行きたいと切望していた企画展。思い立った日は、遠くの山の緑もはっきりと見て取れるような空気の澄んだ快晴。肌にあたる風も爽やかな、これ以上ないような日。
“19世紀英国で最も傑出した芸術家・思想家の一人であったウィリアム・モリス。モリスのデザインした壁紙やテキスタイルのパターンは多くの人に愛され、100年以上経った今でも日常生活の中に生き続けています。”(図録より) ウィリアム・モリスの名前にピンと来なくても、彼のデザインした壁紙や内装用ファブリックのパターンを見ると「見た事ある」と思う人が多いのではないだろうか。1834年にイギリスで生まれ、おそらく、芸術(装飾美)を日常生活の中に持ち込んだ初めての人物。

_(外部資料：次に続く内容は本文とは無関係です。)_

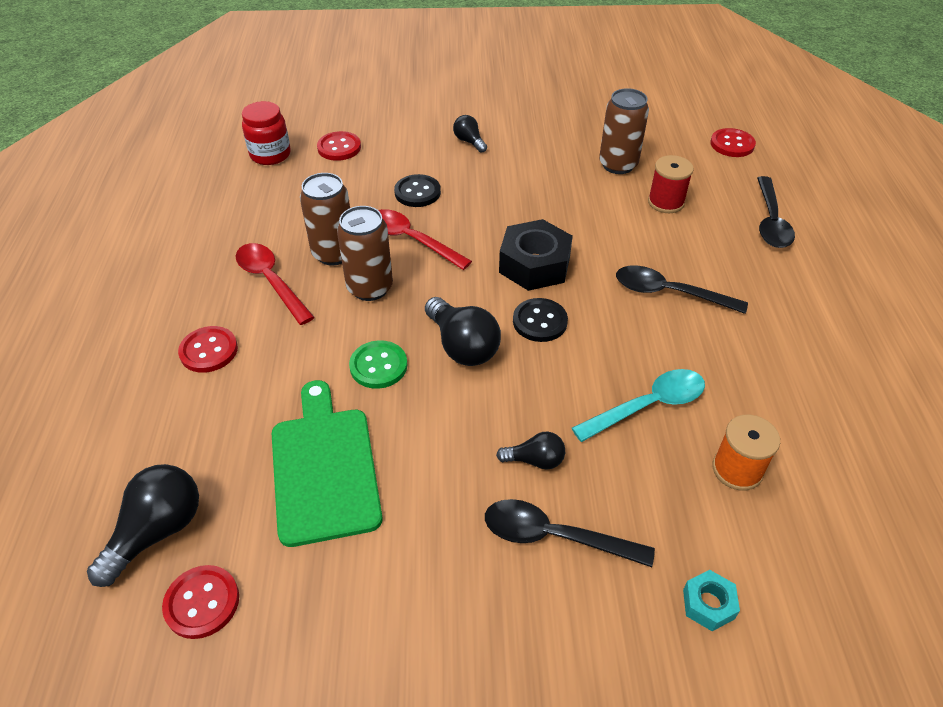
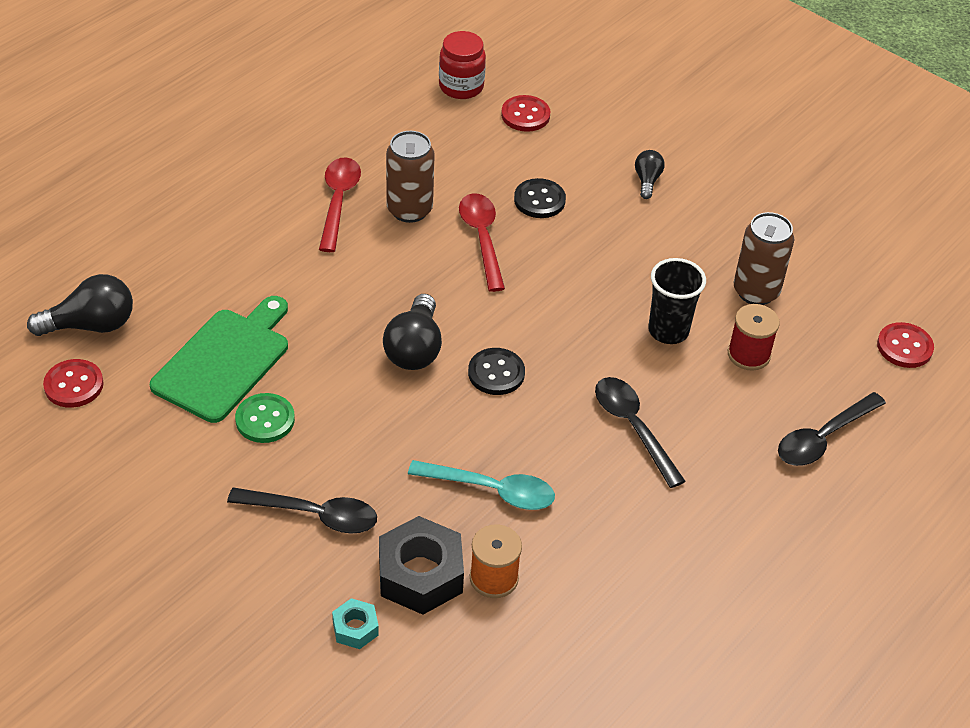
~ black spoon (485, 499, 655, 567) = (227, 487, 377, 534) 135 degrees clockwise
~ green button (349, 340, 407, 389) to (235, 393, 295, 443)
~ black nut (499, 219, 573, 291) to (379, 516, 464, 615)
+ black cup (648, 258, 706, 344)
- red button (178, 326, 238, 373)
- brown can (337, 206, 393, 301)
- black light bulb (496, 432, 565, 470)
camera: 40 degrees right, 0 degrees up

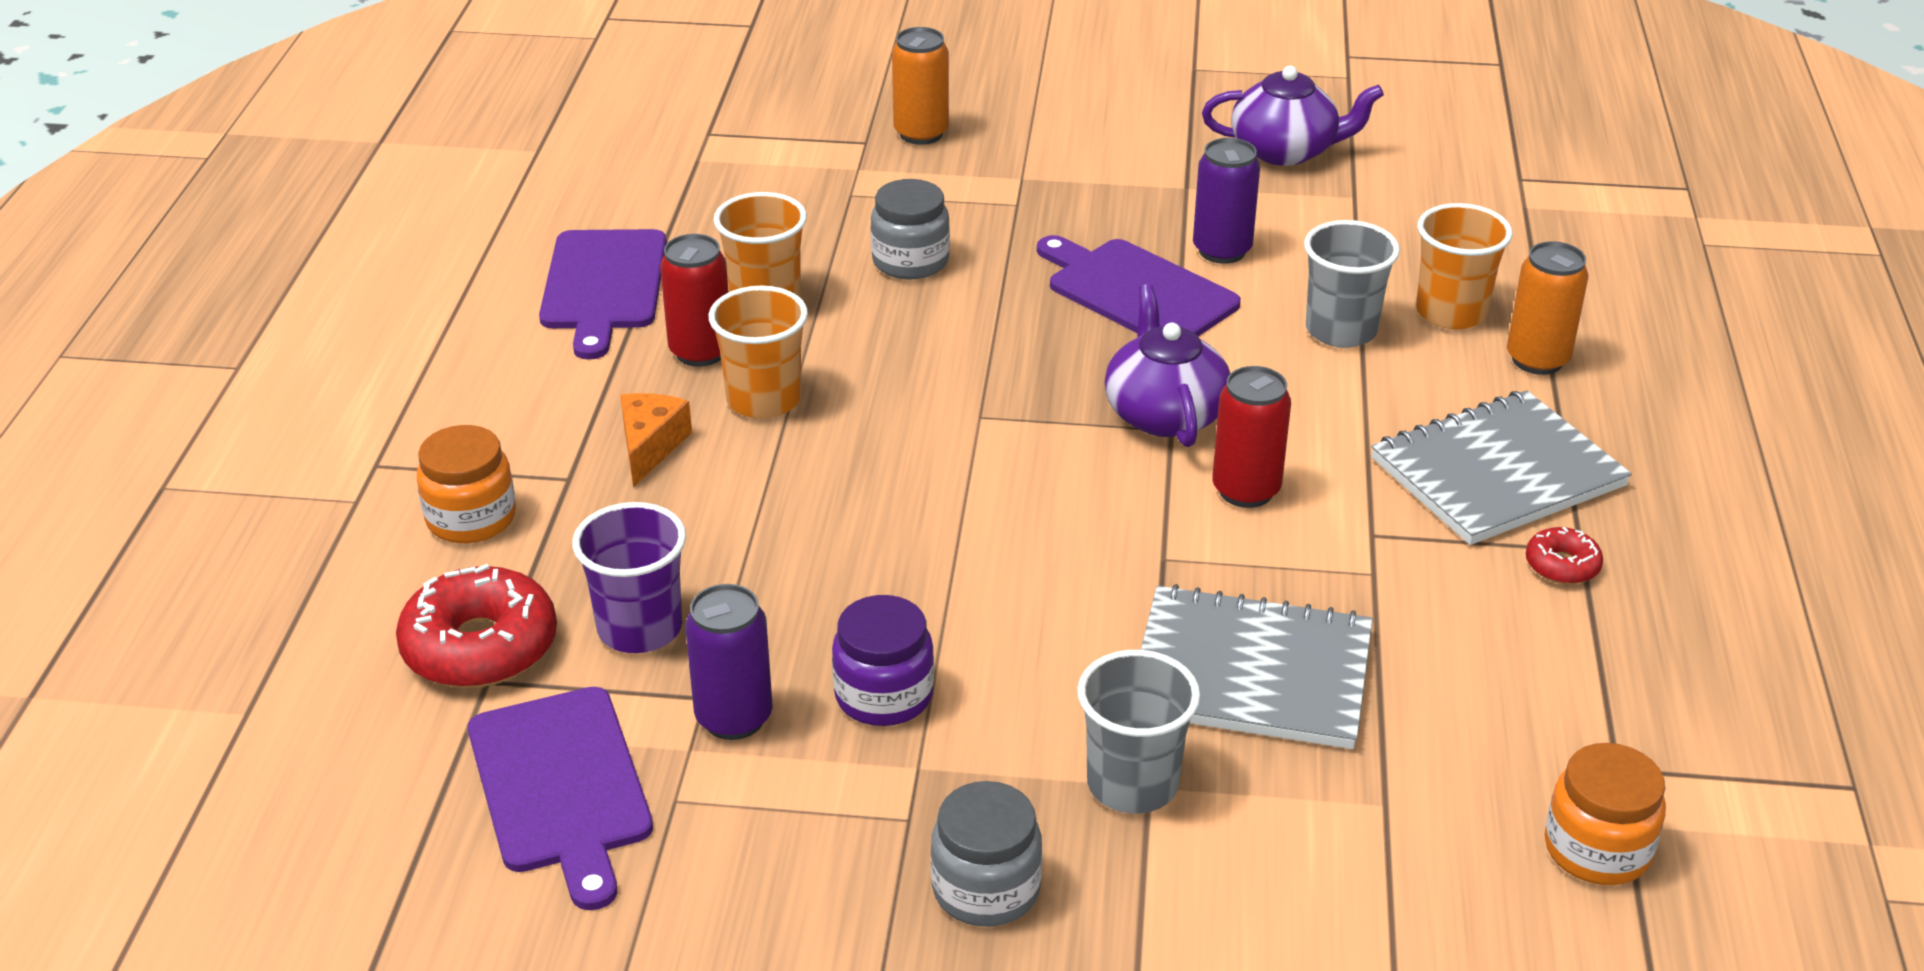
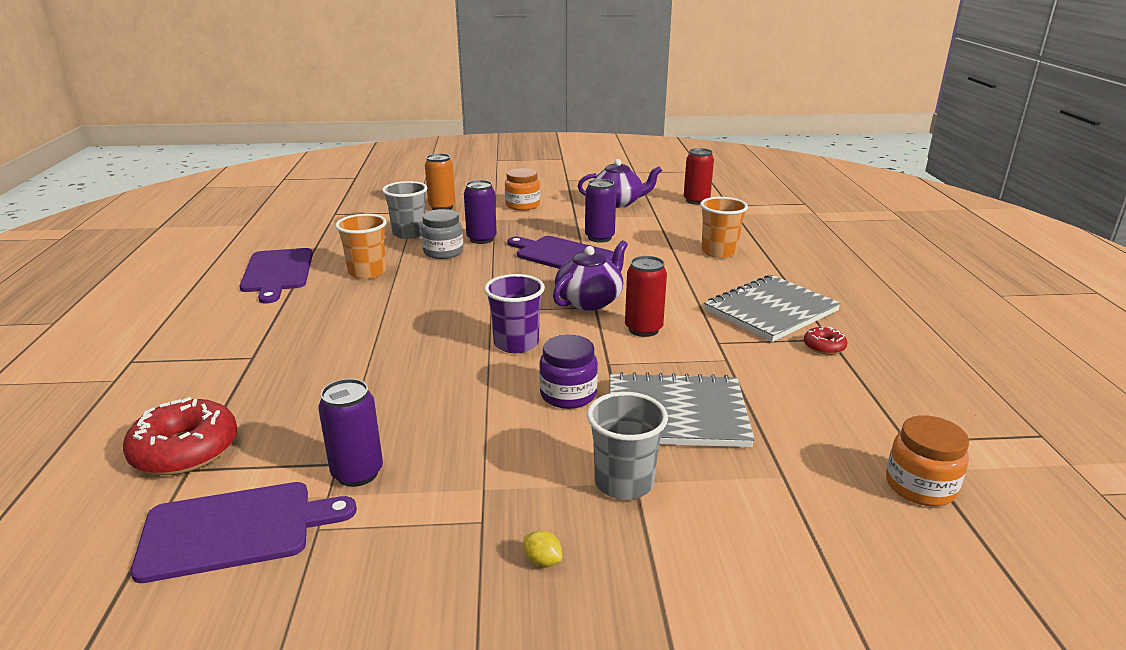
~ purple cutting board (468, 687, 653, 910) = (131, 482, 357, 583) 75 degrees counterclockwise
~ grey cup (1304, 220, 1400, 348) to (382, 181, 427, 239)
+ purple can (464, 180, 497, 244)
~ purple cup (572, 502, 686, 653) to (484, 274, 545, 353)
~ orange jar (417, 425, 516, 543) to (505, 168, 540, 211)
~ grey jar (931, 781, 1042, 926) to yellow lemon (524, 531, 562, 567)
~ purple jar (832, 595, 934, 726) to (539, 335, 598, 409)
~ purple teapot (1105, 284, 1230, 447) = (553, 240, 628, 311) 60 degrees clockwise
~ red can (660, 234, 729, 367) to (684, 148, 714, 205)
- orange cheese (620, 393, 692, 487)
- orange cup (708, 286, 808, 419)
- orange can (1507, 241, 1588, 375)
camera: 10 degrees left, 10 degrees down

芸術家でありながらあえて「モリス商会」という、今でいうデザイン事務所を立ち上げ、作品を商品として流通させる。日本と比べると「芸術」と「商業デザイン」の線引きが明確なイギリスにおいては、かなり画期的な動きだったのではないだろうか。そして、ちょうどその頃に完成期をむかえた「産業革命」。私は、モリスが芸術家としてその時流に乗ったことがすごいと思ってしまう。だからこそモリスの芸術は100年以上経った今でも人々の目に触れ、暮らしの中で「感動」を与え続けられるのだと...。
展覧会を見に行くと決め、高速道路を走りながら窓の外に広がる風景に感動し、久しぶりに訪れた美術館のたたずまいと建物を包み込むさまざまな緑とのコンポジションにまたまた感動し、会場へのアプローチにふとイギリスの森を感じ(写真)、帰りに信州の蕎麦をたらふく食す。 五感全てを通して「インプット」した感を満喫した一日。